Episcopal News Service. April 24, 1992 [92095]

The 10 women who were recently ordained in Perth may be pulled into the continuing controversy elsewhere in Australia.

The plaintiffs who succeeded in stopping ordination of women in the Diocese of Canberra and Goulburn, New South Wales, did not succeed in stopping the March 7 ordinations in Perth, which is in Western Australia. Writs have been served on the women priests in Perth, however, which could involve them in action against Bishop Owen Dowling of Canberra and Goulburn. The intent is to legally question the ordination of women, but most observers question whether a ruling by the court in one area would be binding elsewhere in the country.

In a related action, this summer's General Synod of the Anglican Church of Australia will face a proposal by the church's largest diocese, in Sydney, that would allow any of the 24 dioceses to secede if they object to women's ordination.

Sydney is also proposing that individual parishes could leave their diocese and affiliate with a diocese more theologically compatible.

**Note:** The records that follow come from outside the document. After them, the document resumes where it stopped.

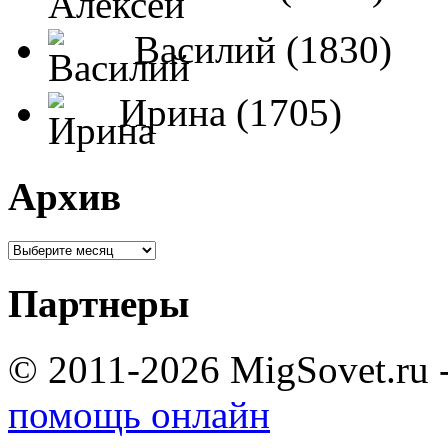
Василий (1830)
Ирина (1705)
Архив
Партнеры
© 2011-2026 MigSovet.ru 
помощь онлайн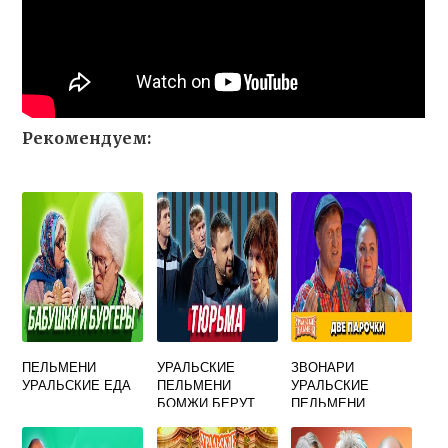
Рекомендуем:
ПЕЛЬМЕНИ
УРАЛЬСКИЕ
ЗВОНАРИ
УРАЛЬСКИЕ ЕДА
ПЕЛЬМЕНИ
УРАЛЬСКИЕ
БОМЖИ БЕРУТ
ПЕЛЬМЕНИ
КРЕДИТ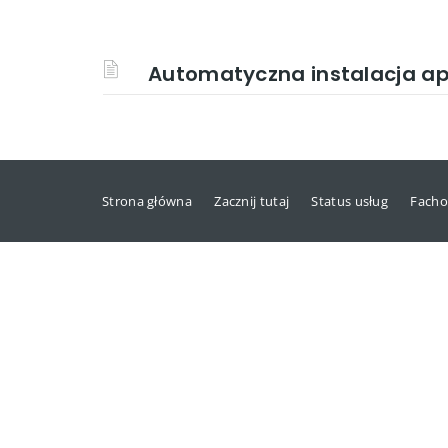
Automatyczna instalacja apl
Strona główna
Zacznij tutaj
Status usług
Facho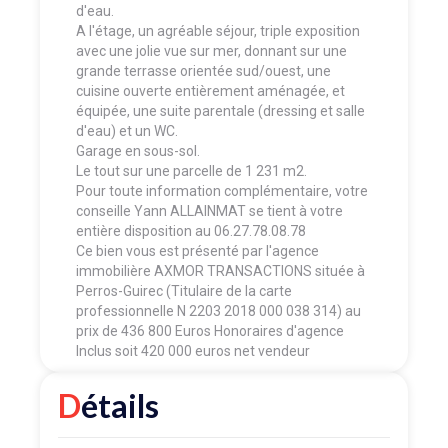
d'eau.
A l'étage, un agréable séjour, triple exposition
avec une jolie vue sur mer, donnant sur une
grande terrasse orientée sud/ouest, une
cuisine ouverte entièrement aménagée, et
équipée, une suite parentale (dressing et salle
d'eau) et un WC.
Garage en sous-sol.
Le tout sur une parcelle de 1 231 m2.
Pour toute information complémentaire, votre
conseille Yann ALLAINMAT se tient à votre
entière disposition au 06.27.78.08.78
Ce bien vous est présenté par l'agence
immobilière AXMOR TRANSACTIONS située à
Perros-Guirec (Titulaire de la carte
professionnelle N 2203 2018 000 038 314) au
prix de 436 800 Euros Honoraires d'agence
Inclus soit 420 000 euros net vendeur
Détails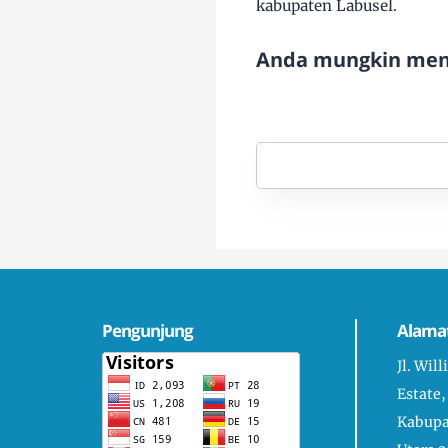
kabupaten Labusel.
Anda mungkin meny
Pengunjung
Alama
Jl. Wil
Estate,
Kabupa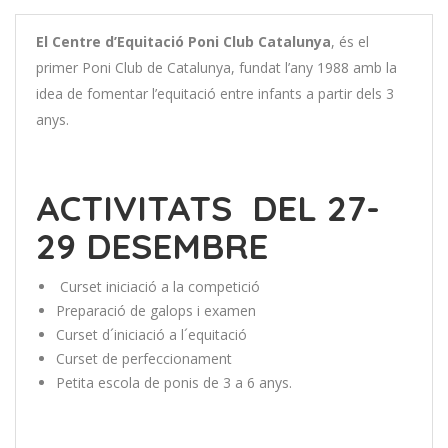
El Centre d’Equitació Poni Club Catalunya
, és el
primer Poni Club de Catalunya, fundat l’any 1988 amb la
idea de fomentar l’equitació entre infants a partir dels 3
anys.
ACTIVITATS DEL 27-
29 DESEMBRE
Curset iniciació a la competició
Preparació de galops i examen
Curset d´iniciació a l´equitació
Curset de perfeccionament
Petita escola de ponis de 3 a 6 anys.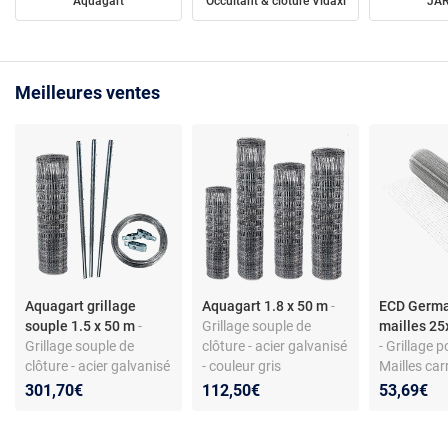
Aquagart
Occultant & clôture Vidaxl
JAR
Meilleures ventes
Aquagart grillage
Aquagart 1.8 x 50 m
-
ECD Germa
souple 1.5 x 50 m
-
Grillage souple de
mailles 2
Grillage souple de
clôture - acier galvanisé
- Grillage p
clôture - acier galvanisé
- couleur gris
Mailles car
- avec piquets - gris
Galvanisé -
301,70€
112,50€
53,69€
aux intempé
Longueur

A similar attempt in the Episcopal Church in the United States has met with stiff opposition and charges that the creation of a nongeographic diocese would be "potentially schismatic."

While the supporters of the proposals face an uphill battle, they further fuel the debate that is raging throughout the 3.7-million-member Australian church, a debate that threatens the unity hammered out by a national constitution in 1962. Three-quarters of the dioceses and all five of the major diocesan sees must approve such changes.